Now I have no delusions about the fact that "people talk." I simply invite you to ask yourself, in all times of "sharing": "Is this true? Is it loving? Does it need to be said?" None of us will pass that test perfectly all the time...but it surely might cut down on the simply inaccurate gossip we spread or, in some cases, the truly false and mean-spirited slander we speak.
We're supposed to be cultivators of God's realm in this world. Nothing can prevent God's good seeds from being planted and growing strong more than our failure to act and speak in ways that reflect the goodness and love of God.

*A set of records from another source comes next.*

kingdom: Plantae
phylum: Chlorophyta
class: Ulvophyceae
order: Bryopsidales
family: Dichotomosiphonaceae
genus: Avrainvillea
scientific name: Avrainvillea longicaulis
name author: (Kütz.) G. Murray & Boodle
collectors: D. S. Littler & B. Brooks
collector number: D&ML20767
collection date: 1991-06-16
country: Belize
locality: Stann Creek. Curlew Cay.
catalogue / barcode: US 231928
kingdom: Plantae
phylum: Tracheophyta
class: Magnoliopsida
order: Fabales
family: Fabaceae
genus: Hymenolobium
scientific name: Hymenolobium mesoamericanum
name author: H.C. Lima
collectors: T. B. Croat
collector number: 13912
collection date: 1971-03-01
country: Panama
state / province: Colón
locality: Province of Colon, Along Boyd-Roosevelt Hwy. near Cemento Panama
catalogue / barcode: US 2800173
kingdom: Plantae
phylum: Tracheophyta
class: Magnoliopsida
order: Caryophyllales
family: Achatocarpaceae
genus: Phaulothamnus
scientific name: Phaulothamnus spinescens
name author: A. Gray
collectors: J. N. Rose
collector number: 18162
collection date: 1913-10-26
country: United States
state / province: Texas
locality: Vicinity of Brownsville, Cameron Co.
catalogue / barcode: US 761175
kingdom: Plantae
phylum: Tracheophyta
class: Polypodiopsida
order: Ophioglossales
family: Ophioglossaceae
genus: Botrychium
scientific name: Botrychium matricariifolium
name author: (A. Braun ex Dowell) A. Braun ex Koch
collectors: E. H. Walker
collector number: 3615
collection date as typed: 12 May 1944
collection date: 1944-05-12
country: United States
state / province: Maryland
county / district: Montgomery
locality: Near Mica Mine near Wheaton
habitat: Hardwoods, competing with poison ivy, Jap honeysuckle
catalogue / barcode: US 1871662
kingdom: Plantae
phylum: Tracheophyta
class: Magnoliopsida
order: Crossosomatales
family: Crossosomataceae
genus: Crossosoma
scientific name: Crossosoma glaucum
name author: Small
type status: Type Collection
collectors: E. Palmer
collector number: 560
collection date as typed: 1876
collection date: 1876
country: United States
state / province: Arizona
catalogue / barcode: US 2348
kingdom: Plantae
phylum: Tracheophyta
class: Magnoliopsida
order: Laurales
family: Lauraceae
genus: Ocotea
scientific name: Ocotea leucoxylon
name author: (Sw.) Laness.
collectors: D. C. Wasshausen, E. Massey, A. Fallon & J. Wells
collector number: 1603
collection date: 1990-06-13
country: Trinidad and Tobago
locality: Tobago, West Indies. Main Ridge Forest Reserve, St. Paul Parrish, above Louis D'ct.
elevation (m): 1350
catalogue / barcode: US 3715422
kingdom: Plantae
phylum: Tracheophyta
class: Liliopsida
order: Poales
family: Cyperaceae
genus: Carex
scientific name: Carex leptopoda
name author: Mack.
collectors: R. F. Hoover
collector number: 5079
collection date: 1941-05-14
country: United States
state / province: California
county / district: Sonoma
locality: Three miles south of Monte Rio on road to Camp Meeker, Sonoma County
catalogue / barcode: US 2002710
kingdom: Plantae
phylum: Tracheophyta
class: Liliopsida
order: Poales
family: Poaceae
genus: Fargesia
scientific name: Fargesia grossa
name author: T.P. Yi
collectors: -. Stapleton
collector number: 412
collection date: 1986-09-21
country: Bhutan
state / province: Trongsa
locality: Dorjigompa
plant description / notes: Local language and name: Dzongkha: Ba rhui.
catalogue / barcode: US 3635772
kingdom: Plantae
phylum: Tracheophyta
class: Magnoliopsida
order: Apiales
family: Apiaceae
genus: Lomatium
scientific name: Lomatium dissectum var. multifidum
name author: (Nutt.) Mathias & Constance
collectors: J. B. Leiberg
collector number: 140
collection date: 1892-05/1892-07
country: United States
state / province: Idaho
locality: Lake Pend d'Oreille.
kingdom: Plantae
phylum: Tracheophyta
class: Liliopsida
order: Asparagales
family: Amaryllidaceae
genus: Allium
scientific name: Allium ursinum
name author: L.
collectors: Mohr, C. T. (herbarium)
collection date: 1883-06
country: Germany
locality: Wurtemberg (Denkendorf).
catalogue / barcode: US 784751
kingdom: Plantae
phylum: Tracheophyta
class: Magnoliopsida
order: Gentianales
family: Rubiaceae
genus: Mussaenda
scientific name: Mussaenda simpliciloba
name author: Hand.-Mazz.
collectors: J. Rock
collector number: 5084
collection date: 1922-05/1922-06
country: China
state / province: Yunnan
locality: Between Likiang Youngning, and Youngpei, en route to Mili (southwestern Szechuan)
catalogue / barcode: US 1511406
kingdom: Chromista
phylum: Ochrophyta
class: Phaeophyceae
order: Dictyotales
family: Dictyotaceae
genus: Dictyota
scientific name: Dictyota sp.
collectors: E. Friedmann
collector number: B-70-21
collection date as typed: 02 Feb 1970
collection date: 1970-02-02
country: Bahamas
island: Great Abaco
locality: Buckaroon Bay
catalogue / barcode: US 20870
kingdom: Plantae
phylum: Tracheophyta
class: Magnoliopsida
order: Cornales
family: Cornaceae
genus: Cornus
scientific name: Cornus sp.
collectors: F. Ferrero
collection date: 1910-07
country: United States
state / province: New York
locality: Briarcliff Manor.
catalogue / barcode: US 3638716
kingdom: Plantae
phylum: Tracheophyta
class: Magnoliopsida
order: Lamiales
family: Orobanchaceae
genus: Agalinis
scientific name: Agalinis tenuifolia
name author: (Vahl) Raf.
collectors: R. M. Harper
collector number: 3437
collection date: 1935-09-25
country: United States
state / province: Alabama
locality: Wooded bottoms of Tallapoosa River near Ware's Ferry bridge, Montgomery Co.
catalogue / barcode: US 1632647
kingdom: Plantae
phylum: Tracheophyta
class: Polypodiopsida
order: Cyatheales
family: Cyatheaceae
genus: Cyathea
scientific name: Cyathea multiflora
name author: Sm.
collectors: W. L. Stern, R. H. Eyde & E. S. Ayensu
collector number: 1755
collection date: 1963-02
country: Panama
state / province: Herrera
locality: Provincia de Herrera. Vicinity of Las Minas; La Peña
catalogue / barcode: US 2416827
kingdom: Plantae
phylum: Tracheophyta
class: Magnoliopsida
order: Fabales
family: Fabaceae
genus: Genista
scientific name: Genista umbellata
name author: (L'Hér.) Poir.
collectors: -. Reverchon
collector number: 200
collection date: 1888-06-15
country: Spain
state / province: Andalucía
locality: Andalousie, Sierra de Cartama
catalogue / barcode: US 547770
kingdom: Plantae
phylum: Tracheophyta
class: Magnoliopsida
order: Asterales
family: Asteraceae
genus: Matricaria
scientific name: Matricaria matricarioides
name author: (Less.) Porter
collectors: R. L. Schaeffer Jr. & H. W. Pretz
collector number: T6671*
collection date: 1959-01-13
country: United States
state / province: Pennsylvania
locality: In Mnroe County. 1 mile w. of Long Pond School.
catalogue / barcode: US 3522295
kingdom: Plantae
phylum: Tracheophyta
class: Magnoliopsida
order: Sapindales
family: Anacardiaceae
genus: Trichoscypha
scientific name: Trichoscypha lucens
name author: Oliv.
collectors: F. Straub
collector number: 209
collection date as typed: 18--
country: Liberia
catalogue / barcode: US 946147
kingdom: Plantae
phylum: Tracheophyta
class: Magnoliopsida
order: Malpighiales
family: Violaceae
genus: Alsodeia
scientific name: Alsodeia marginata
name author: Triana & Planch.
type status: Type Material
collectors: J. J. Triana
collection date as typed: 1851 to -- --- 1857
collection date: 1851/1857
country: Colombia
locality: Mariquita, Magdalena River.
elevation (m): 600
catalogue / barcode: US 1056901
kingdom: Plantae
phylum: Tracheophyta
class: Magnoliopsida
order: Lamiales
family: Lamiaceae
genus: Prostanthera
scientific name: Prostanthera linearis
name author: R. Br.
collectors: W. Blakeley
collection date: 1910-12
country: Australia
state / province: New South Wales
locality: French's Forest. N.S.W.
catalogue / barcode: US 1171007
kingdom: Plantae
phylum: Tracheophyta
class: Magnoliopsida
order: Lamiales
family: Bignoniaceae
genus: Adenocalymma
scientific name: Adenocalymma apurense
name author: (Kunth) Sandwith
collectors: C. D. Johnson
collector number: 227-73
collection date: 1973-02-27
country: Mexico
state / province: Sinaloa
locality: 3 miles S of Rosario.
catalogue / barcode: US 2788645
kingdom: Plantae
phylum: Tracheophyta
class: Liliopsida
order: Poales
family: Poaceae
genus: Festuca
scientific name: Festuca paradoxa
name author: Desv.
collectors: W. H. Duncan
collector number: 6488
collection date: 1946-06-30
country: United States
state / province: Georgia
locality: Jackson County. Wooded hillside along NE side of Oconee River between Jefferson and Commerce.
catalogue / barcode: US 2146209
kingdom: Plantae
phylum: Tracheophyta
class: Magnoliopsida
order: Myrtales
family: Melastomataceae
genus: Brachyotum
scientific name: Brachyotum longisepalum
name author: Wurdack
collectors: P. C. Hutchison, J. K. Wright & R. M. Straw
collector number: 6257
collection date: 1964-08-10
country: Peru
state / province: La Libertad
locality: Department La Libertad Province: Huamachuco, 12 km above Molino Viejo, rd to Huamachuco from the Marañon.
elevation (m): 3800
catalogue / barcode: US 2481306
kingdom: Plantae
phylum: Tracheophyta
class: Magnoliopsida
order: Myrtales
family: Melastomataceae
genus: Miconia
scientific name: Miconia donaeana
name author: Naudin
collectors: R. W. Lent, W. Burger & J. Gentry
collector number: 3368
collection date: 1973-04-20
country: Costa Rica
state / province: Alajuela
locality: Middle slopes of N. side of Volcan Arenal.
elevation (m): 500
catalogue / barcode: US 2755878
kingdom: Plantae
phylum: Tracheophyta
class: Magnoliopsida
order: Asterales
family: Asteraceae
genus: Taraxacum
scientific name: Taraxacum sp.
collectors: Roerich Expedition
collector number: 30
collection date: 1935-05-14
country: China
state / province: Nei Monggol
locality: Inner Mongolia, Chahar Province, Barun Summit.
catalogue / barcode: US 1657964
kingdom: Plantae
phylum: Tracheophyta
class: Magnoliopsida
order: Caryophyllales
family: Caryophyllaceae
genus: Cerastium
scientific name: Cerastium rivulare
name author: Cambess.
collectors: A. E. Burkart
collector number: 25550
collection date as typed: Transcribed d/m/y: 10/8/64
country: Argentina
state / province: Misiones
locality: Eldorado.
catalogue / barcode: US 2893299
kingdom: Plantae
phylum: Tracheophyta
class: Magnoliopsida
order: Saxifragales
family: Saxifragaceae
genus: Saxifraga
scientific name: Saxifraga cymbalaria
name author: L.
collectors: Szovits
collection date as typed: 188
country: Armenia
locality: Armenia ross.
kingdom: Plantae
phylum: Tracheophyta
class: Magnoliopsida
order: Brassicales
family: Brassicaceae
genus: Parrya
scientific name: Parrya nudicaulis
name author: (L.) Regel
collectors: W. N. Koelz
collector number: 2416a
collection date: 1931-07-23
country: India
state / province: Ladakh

If any one of us confines our "Christianity" to only an hour or so on Sunday mornings, not only are we not doing the work of Christ, but we're actually actively preventing God's loving purposes from being made known in the world.
Theologian Karl Rahner put it this way: "The number one cause of atheism is Christians. Those who claim to know God, yet deny God in the way they live, is what an unbelieving world finds simply unbelievable." Perhaps the best way we can cultivate God's garden is to keep our mouths shut and live like Christ told us to. If we all did that, the Gospel would be so powerful and attractive that the realm of God would grow up and overtake everything else.
Jesus' lesson for us today is, "Don't look at your sister or brother and ask, What are they doing?' Look at yourself and ask, What am I doing?'"
Jesus' encouragement for us today is that the present and the future rest safely in God's hands and, as people of faith, we know how the story ends!
Jesus' promise for us today is that God is both the sower and the harvester. We don't have to be...we were never meant to be. We are free to keep growing contentedly as healthy, golden wheat without worrying about the weeds around us. What a blessed relief that is! Amen.